**About this exercise**
Reproduce the text of every row below verbatim, leaving the pictures out of your response.

Saved data entries
#####
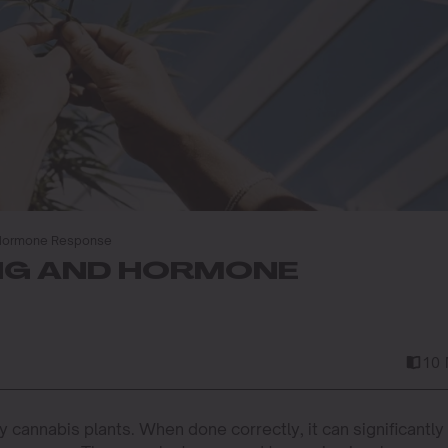
 Hormone Response
NG AND HORMONE
10 
thy cannabis plants. When done correctly, it can significantly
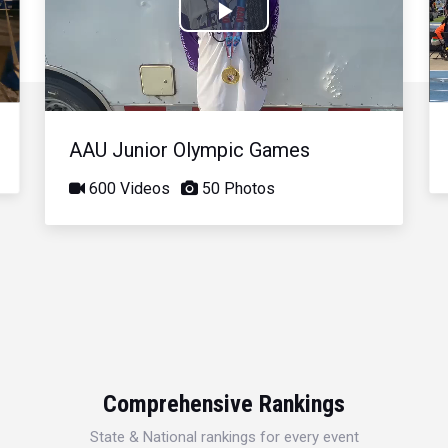
Play
Video
AAU Junior Olympic Games
600 Videos
50 Photos
Comprehensive Rankings
State & National rankings for every event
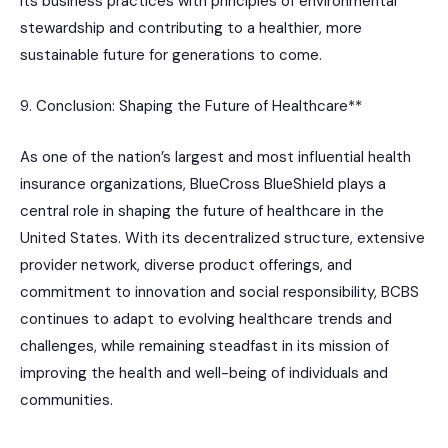
its business practices with principles of environmental
stewardship and contributing to a healthier, more
sustainable future for generations to come.
9. Conclusion: Shaping the Future of Healthcare**
As one of the nation’s largest and most influential health
insurance organizations, BlueCross BlueShield plays a
central role in shaping the future of healthcare in the
United States. With its decentralized structure, extensive
provider network, diverse product offerings, and
commitment to innovation and social responsibility, BCBS
continues to adapt to evolving healthcare trends and
challenges, while remaining steadfast in its mission of
improving the health and well-being of individuals and
communities.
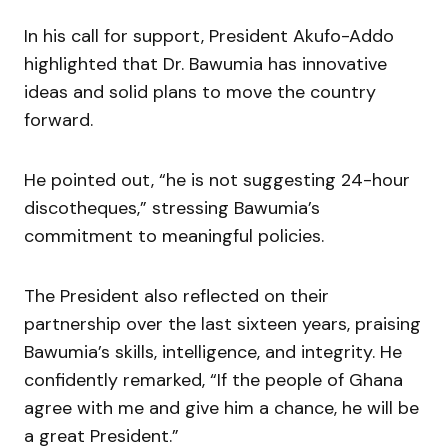
In his call for support, President Akufo-Addo
highlighted that Dr. Bawumia has innovative
ideas and solid plans to move the country
forward.
He pointed out, “he is not suggesting 24-hour
discotheques,” stressing Bawumia’s
commitment to meaningful policies.
The President also reflected on their
partnership over the last sixteen years, praising
Bawumia’s skills, intelligence, and integrity. He
confidently remarked, “If the people of Ghana
agree with me and give him a chance, he will be
a great President.”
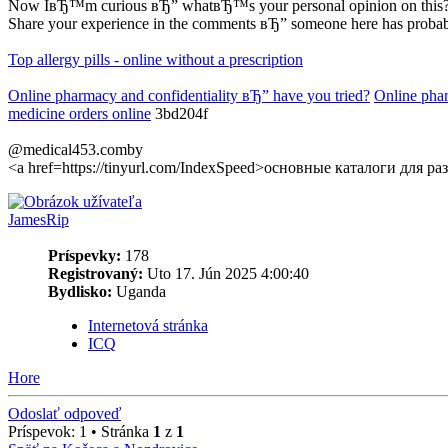
Now IвЂ™m curious вЂ” whatвЂ™s your personal opinion on this
Share your experience in the comments вЂ” someone here has probably
Top allergy pills - online without a prescription
Online pharmacy and confidentiality вЂ” have you tried?
Online pha
medicine orders online
3bd204f
@medical453.comby
<a href=https://tinyurl.com/IndexSpeed>основные каталоги для 
JamesRip
Príspevky:
178
Registrovaný:
Uto 17. Jún 2025 4:00:40
Bydlisko:
Uganda
Internetová stránka
ICQ
Hore
Odoslať odpoveď
Príspevok: 1 • Stránka
1
z
1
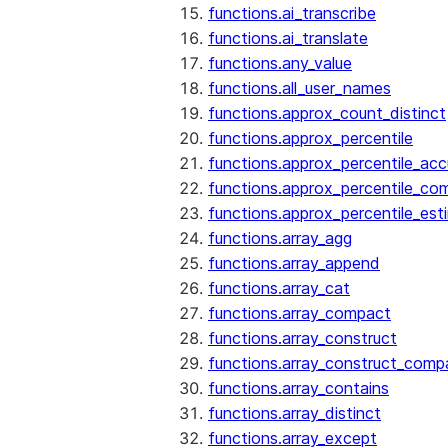
functions.ai_transcribe
functions.ai_translate
functions.any_value
functions.all_user_names
functions.approx_count_distinct
functions.approx_percentile
functions.approx_percentile_ac
functions.approx_percentile_co
functions.approx_percentile_est
functions.array_agg
functions.array_append
functions.array_cat
functions.array_compact
functions.array_construct
functions.array_construct_comp
functions.array_contains
functions.array_distinct
functions.array_except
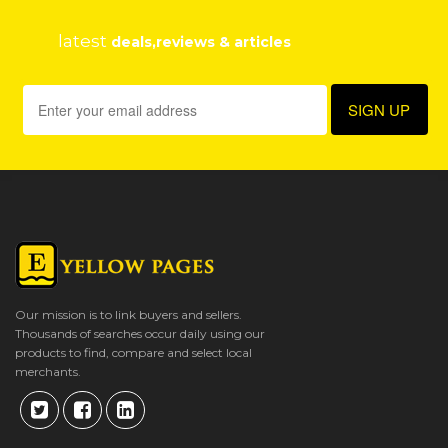
latest
deals,reviews & articles
Our mission is to link buyers and sellers.
Thousands of searches occur daily using our
products to find, compare and select local
merchants.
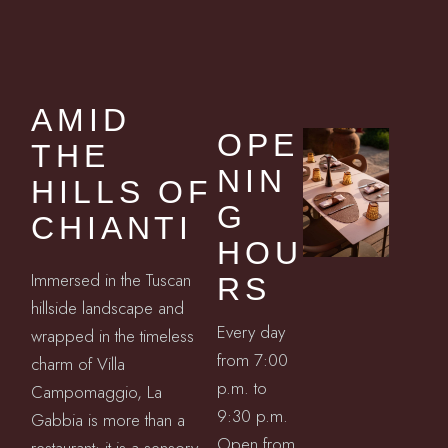
AMID
OPE
THE
NIN
HILLS OF
G
CHIANTI
HOU
Immersed in the Tuscan
RS
hillside landscape and
Every day
wrapped in the timeless
from 7:00
charm of Villa
p.m. to
Campomaggio, La
9:30 p.m.
Gabbia is more than a
Open from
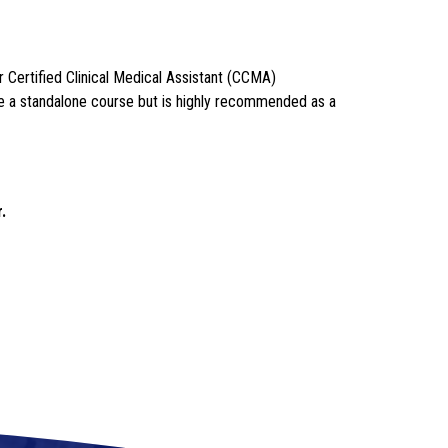
Certified Clinical Medical Assistant (CCMA) 
be a standalone course but is highly recommended as a 
.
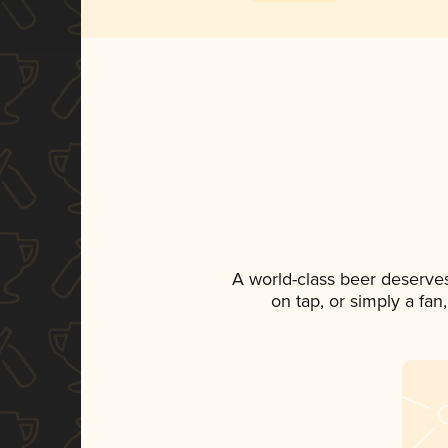
A world-class beer deserve
on tap, or simply a fan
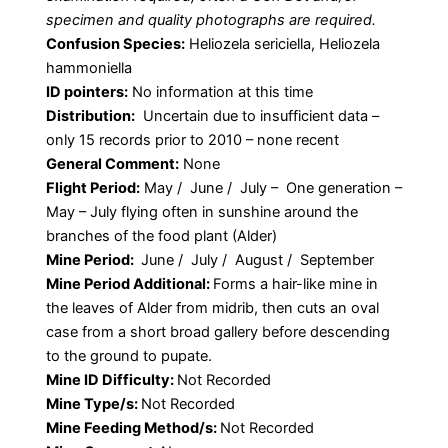
specimen and quality photographs are required.
Confusion Species:
Heliozela sericiella, Heliozela
hammoniella
ID pointers:
No information at this time
Distribution:
Uncertain due to insufficient data –
only 15 records prior to 2010 – none recent
General Comment:
None
Flight Period:
May / June / July – One generation –
May – July flying often in sunshine around the
branches of the food plant (Alder)
Mine Period:
June / July / August / September
Mine Period Additional:
Forms a hair-like mine in
the leaves of Alder from midrib, then cuts an oval
case from a short broad gallery before descending
to the ground to pupate.
Mine ID Difficulty:
Not Recorded
Mine Type/s:
Not Recorded
Mine Feeding Method/s:
Not Recorded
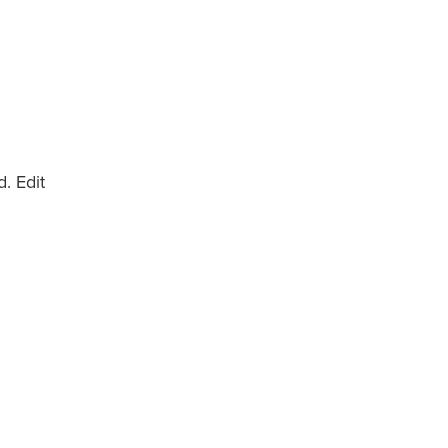
. Edit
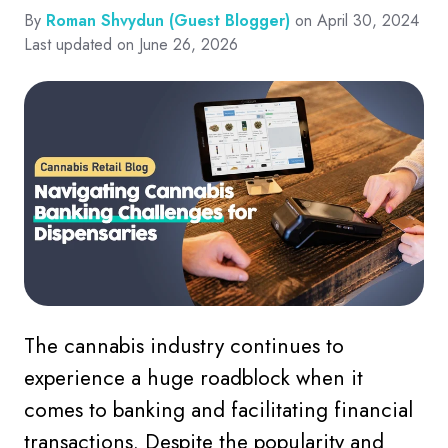
By
Roman Shvydun (Guest Blogger)
on April 30, 2024
Last updated on June 26, 2026
The cannabis industry continues to
experience a huge roadblock when it
comes to banking and facilitating financial
transactions. Despite the popularity and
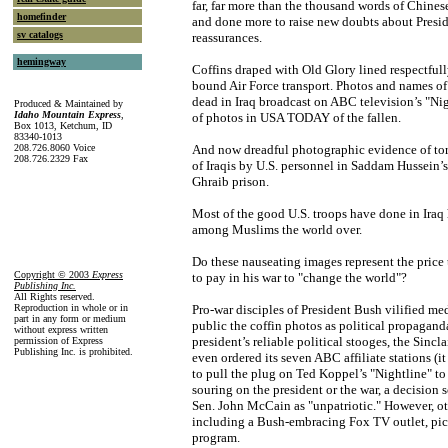
far, far more than the thousand words of Chine
homefinder
and done more to raise new doubts about Presi
sv catalogs
reassurances.
hemingway
Coffins draped with Old Glory lined respectfu
bound Air Force transport. Photos and names of
dead in Iraq broadcast on ABC television’s "Nig
Produced & Maintained by
Idaho Mountain Express
,
of photos in USA TODAY of the fallen.
Box 1013, Ketchum, ID
83340-1013
208.726.8060 Voice
And now dreadful photographic evidence of tor
208.726.2329 Fax
of Iraqis by U.S. personnel in Saddam Hussein
Ghraib prison.
Most of the good U.S. troops have done in Iraq
among Muslims the world over.
Do these nauseating images represent the price 
Copyright © 2003
Express
to pay in his war to "change the world"?
Publishing Inc
.
All Rights reserved.
Reproduction in whole or in
Pro-war disciples of President Bush vilified me
part in any form or medium
public the coffin photos as political propagand
without express written
president’s reliable political stooges, the Sincl
permission of Express
Publishing Inc. is prohibited.
even ordered its seven ABC affiliate stations (it
to pull the plug on Ted Koppel’s "Nightline" to
souring on the president or the war, a decision 
Sen. John McCain as "unpatriotic." However, oth
including a Bush-embracing Fox TV outlet, pi
program.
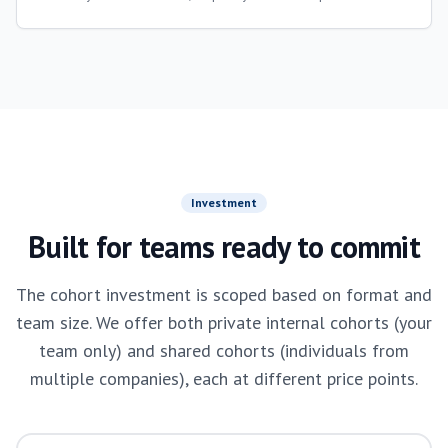
Investment
Built for teams ready to commit
The cohort investment is scoped based on format and
team size. We offer both private internal cohorts (your
team only) and shared cohorts (individuals from
multiple companies), each at different price points.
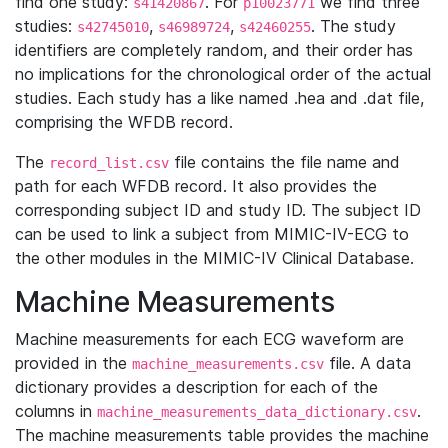
find one study:
. For
we find three
s41420867
p10023771
studies:
,
,
. The study
s42745010
s46989724
s42460255
identifiers are completely random, and their order has
no implications for the chronological order of the actual
studies. Each study has a like named .hea and .dat file,
comprising the WFDB record.
The
file contains the file name and
record_list.csv
path for each WFDB record. It also provides the
corresponding subject ID and study ID. The subject ID
can be used to link a subject from MIMIC-IV-ECG to
the other modules in the MIMIC-IV Clinical Database.
Machine Measurements
Machine measurements for each ECG waveform are
provided in the
file. A data
machine_measurements.csv
dictionary provides a description for each of the
columns in
.
machine_measurements_data_dictionary.csv
The machine measurements table provides the machine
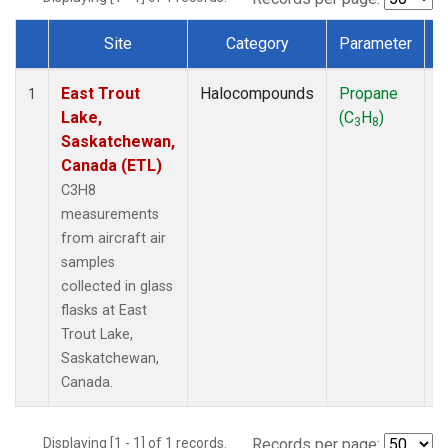
Site
Category
Parameter
Dataset Number
East Trout
Halocompounds
Propane
A
1
Lake,
(C
H
)
P
3
8
Saskatchewan,
Canada (ETL)
C3H8
measurements
from aircraft air
samples
collected in glass
flasks at East
Trout Lake,
Saskatchewan,
Canada.
Displaying [1 - 1] of 1 records.
Records per page:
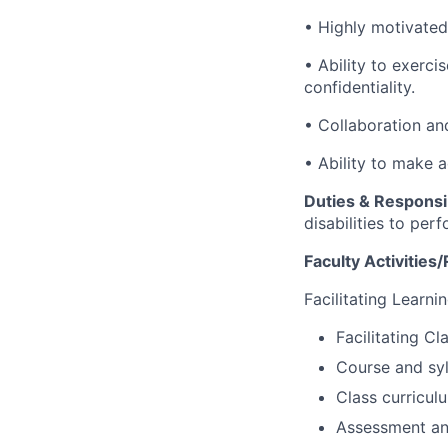
• Highly motivated
• Ability to exerci
confidentiality.
• Collaboration an
• Ability to make 
Duties & Responsib
disabilities to per
Faculty Activities/
Facilitating Learni
Facilitating C
Course and syl
Class curricul
Assessment and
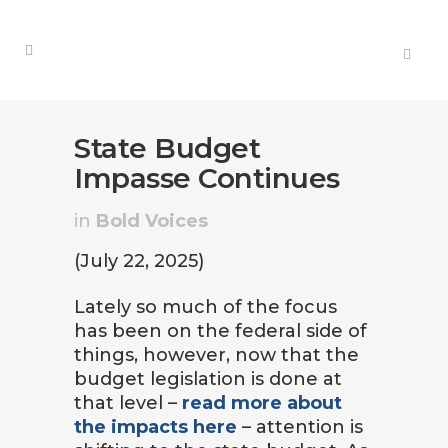
State Budget
Impasse Continues
in
Bold Voices
(July 22, 2025)
Lately so much of the focus
has been on the federal side of
things, however, now that the
budget legislation is done at
that level –
read more about
the impacts here
– attention is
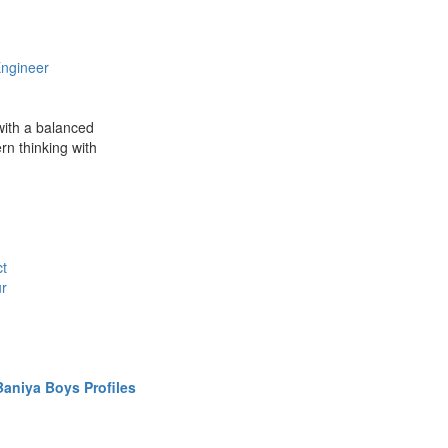
ngineer
 with a balanced
rn thinking with
ct
ur
aniya Boys Profiles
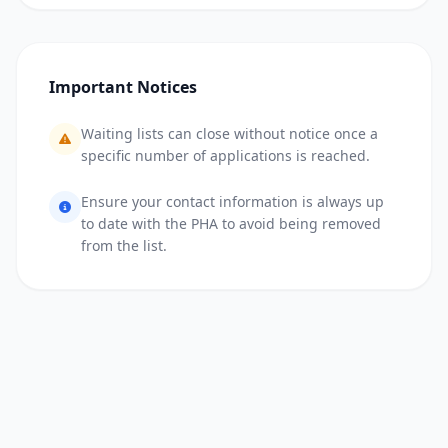
Important Notices
Waiting lists can close without notice once a
specific number of applications is reached.
Ensure your contact information is always up
to date with the PHA to avoid being removed
from the list.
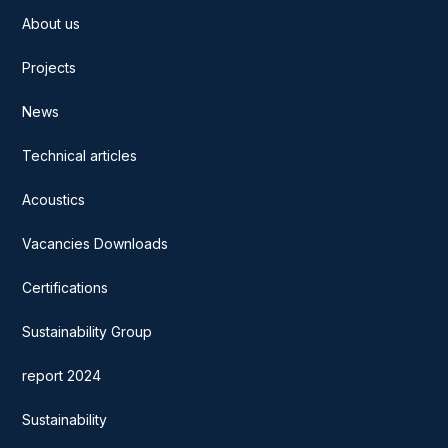
About us
Projects
News
Technical articles
Acoustics
Vacancies Downloads
Certifications
Sustainability Group
report 2024
Sustainability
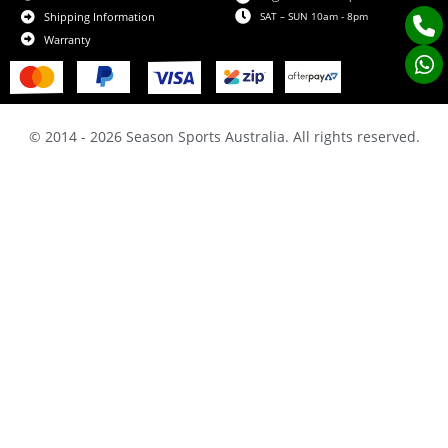
SAT – SUN 10am - 8pm
Shipping Information
Warranty
© 2014 - 2026 Season Sports Australia. All rights reserved.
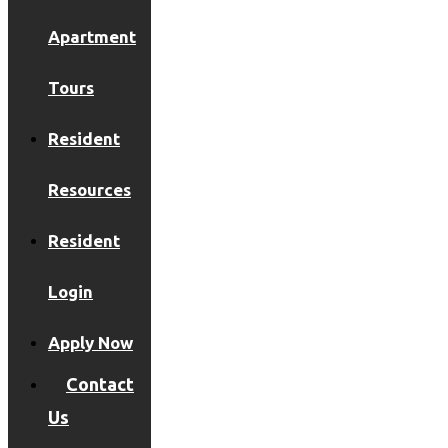
Apartment
Tours
Resident
Resources
Resident
Login
Apply Now
Contact
Us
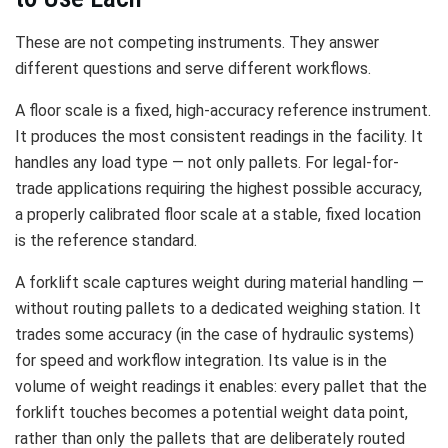
These are not competing instruments. They answer
different questions and serve different workflows.
A floor scale is a fixed, high-accuracy reference instrument.
It produces the most consistent readings in the facility. It
handles any load type — not only pallets. For legal-for-
trade applications requiring the highest possible accuracy,
a properly calibrated floor scale at a stable, fixed location
is the reference standard.
A forklift scale captures weight during material handling —
without routing pallets to a dedicated weighing station. It
trades some accuracy (in the case of hydraulic systems)
for speed and workflow integration. Its value is in the
volume of weight readings it enables: every pallet that the
forklift touches becomes a potential weight data point,
rather than only the pallets that are deliberately routed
#####
**Result**
 Hormone Response
NG AND HORMONE
10 
thy cannabis plants. When done correctly, it can significantly
Play
Video
AAU Junior Olympic Games
600 Videos
50 Photos
Comprehensive Rankings
State & National rankings for every event
its business practices with principles of environmental
stewardship and contributing to a healthier, more
sustainable future for generations to come.
9. Conclusion: Shaping the Future of Healthcare**
As one of the nation’s largest and most influential health
insurance organizations, BlueCross BlueShield plays a
central role in shaping the future of healthcare in the
United States. With its decentralized structure, extensive
provider network, diverse product offerings, and
commitment to innovation and social responsibility, BCBS
continues to adapt to evolving healthcare trends and
challenges, while remaining steadfast in its mission of
improving the health and well-being of individuals and
communities.
In his call for support, President Akufo-Addo
highlighted that Dr. Bawumia has innovative
ideas and solid plans to move the country
forward.
He pointed out, “he is not suggesting 24-hour
discotheques,” stressing Bawumia’s
commitment to meaningful policies.
The President also reflected on their
partnership over the last sixteen years, praising
Bawumia’s skills, intelligence, and integrity. He
confidently remarked, “If the people of Ghana
agree with me and give him a chance, he will be
a great President.”
Now IвЂ™m curious вЂ” whatвЂ™s your personal opinion on this
Share your experience in the comments вЂ” someone here has probably
Top allergy pills - online without a prescription
Online pharmacy and confidentiality вЂ” have you tried?
Online pha
medicine orders online
3bd204f
@medical453.comby
<a href=https://tinyurl.com/IndexSpeed>основные каталоги для 
JamesRip
Príspevky:
178
Registrovaný:
Uto 17. Jún 2025 4:00:40
Bydlisko:
Uganda
Internetová stránka
ICQ
Hore
Odoslať odpoveď
Príspevok: 1 • Stránka
1
z
1
functions.ai_transcribe
functions.ai_translate
functions.any_value
functions.all_user_names
functions.approx_count_distinct
functions.approx_percentile
functions.approx_percentile_ac
functions.approx_percentile_co
functions.approx_percentile_est
functions.array_agg
functions.array_append
functions.array_cat
functions.array_compact
functions.array_construct
functions.array_construct_comp
functions.array_contains
functions.array_distinct
functions.array_except
latest
deals,reviews & articles
Our mission is to link buyers and sellers.
Thousands of searches occur daily using our
products to find, compare and select local
merchants.
AMID
OPE
THE
NIN
HILLS OF
G
CHIANTI
HOU
Immersed in the Tuscan
RS
hillside landscape and
Every day
wrapped in the timeless
from 7:00
charm of Villa
p.m. to
Campomaggio, La
9:30 p.m.
Gabbia is more than a
Open from
Certified Clinical Medical Assistant (CCMA) 
be a standalone course but is highly recommended as a 
.
A world-class beer deserve
on tap, or simply a fan
specimen and quality photographs are required.
Confusion Species:
Heliozela sericiella, Heliozela
hammoniella
ID pointers:
No information at this time
Distribution:
Uncertain due to insufficient data –
only 15 records prior to 2010 – none recent
General Comment:
None
Flight Period:
May / June / July – One generation –
May – July flying often in sunshine around the
branches of the food plant (Alder)
Mine Period:
June / July / August / September
Mine Period Additional:
Forms a hair-like mine in
the leaves of Alder from midrib, then cuts an oval
case from a short broad gallery before descending
to the ground to pupate.
Mine ID Difficulty:
Not Recorded
Mine Type/s:
Not Recorded
Mine Feeding Method/s:
Not Recorded
. Edit
By
Roman Shvydun (Guest Blogger)
on April 30, 2024
Last updated on June 26, 2026
The cannabis industry continues to
experience a huge roadblock when it
comes to banking and facilitating financial
transactions. Despite the popularity and
far, far more than the thousand words of Chine
homefinder
and done more to raise new doubts about Presi
sv catalogs
reassurances.
hemingway
Coffins draped with Old Glory lined respectfu
bound Air Force transport. Photos and names of
dead in Iraq broadcast on ABC television’s "Nig
Produced & Maintained by
Idaho Mountain Express
,
of photos in USA TODAY of the fallen.
Box 1013, Ketchum, ID
83340-1013
208.726.8060 Voice
And now dreadful photographic evidence of tor
208.726.2329 Fax
of Iraqis by U.S. personnel in Saddam Hussein
Ghraib prison.
Most of the good U.S. troops have done in Iraq
among Muslims the world over.
Do these nauseating images represent the price 
Copyright © 2003
Express
to pay in his war to "change the world"?
Publishing Inc
.
All Rights reserved.
Reproduction in whole or in
Pro-war disciples of President Bush vilified me
part in any form or medium
public the coffin photos as political propagand
without express written
president’s reliable political stooges, the Sincl
permission of Express
Publishing Inc. is prohibited.
even ordered its seven ABC affiliate stations (it
to pull the plug on Ted Koppel’s "Nightline" to
souring on the president or the war, a decision 
Sen. John McCain as "unpatriotic." However, oth
including a Bush-embracing Fox TV outlet, pi
program.
Investment
Built for teams ready to commit
The cohort investment is scoped based on format and
team size. We offer both private internal cohorts (your
team only) and shared cohorts (individuals from
multiple companies), each at different price points.
find one study:
. For
we find three
s41420867
p10023771
studies:
,
,
. The study
s42745010
s46989724
s42460255
identifiers are completely random, and their order has
no implications for the chronological order of the actual
studies. Each study has a like named .hea and .dat file,
comprising the WFDB record.
The
file contains the file name and
record_list.csv
path for each WFDB record. It also provides the
corresponding subject ID and study ID. The subject ID
can be used to link a subject from MIMIC-IV-ECG to
the other modules in the MIMIC-IV Clinical Database.
Machine Measurements
Machine measurements for each ECG waveform are
provided in the
file. A data
machine_measurements.csv
dictionary provides a description for each of the
columns in
.
machine_measurements_data_dictionary.csv
The machine measurements table provides the machine
Site
Category
Parameter
Dataset Number
East Trout
Halocompounds
Propane
A
1
Lake,
(C
H
)
P
3
8
Saskatchewan,
Canada (ETL)
C3H8
measurements
from aircraft air
samples
collected in glass
flasks at East
Trout Lake,
Saskatchewan,
Canada.
Displaying [1 - 1] of 1 records.
Records per page:
• Highly motivated
• Ability to exerci
confidentiality.
• Collaboration an
• Ability to make 
Duties & Responsib
disabilities to per
Faculty Activities/
Facilitating Learni
Facilitating C
Course and syl
Class curricul
Assessment and
State Budget
Impasse Continues
in
Bold Voices
(July 22, 2025)
Lately so much of the focus
has been on the federal side of
things, however, now that the
budget legislation is done at
that level –
read more about
the impacts here
– attention is
ngineer
 with a balanced
rn thinking with
ct
ur
aniya Boys Profiles
Important Notices
Waiting lists can close without notice once a
specific number of applications is reached.
Ensure your contact information is always up
to date with the PHA to avoid being removed
from the list.
About us
Projects
News
Technical articles
Acoustics
Vacancies Downloads
Certifications
Sustainability Group
report 2024
Sustainability
SAT – SUN 10am - 8pm
Shipping Information
Warranty
© 2014 - 2026 Season Sports Australia. All rights reserved.
Apartment
Tours
Resident
Resources
Resident
Login
Apply Now
Contact
Us
These are not competing instruments. They answer
different questions and serve different workflows.
A floor scale is a fixed, high-accuracy reference instrument.
It produces the most consistent readings in the facility. It
handles any load type — not only pallets. For legal-for-
trade applications requiring the highest possible accuracy,
a properly calibrated floor scale at a stable, fixed location
is the reference standard.
A forklift scale captures weight during material handling —
without routing pallets to a dedicated weighing station. It
trades some accuracy (in the case of hydraulic systems)
for speed and workflow integration. Its value is in the
volume of weight readings it enables: every pallet that the
forklift touches becomes a potential weight data point,
rather than only the pallets that are deliberately routed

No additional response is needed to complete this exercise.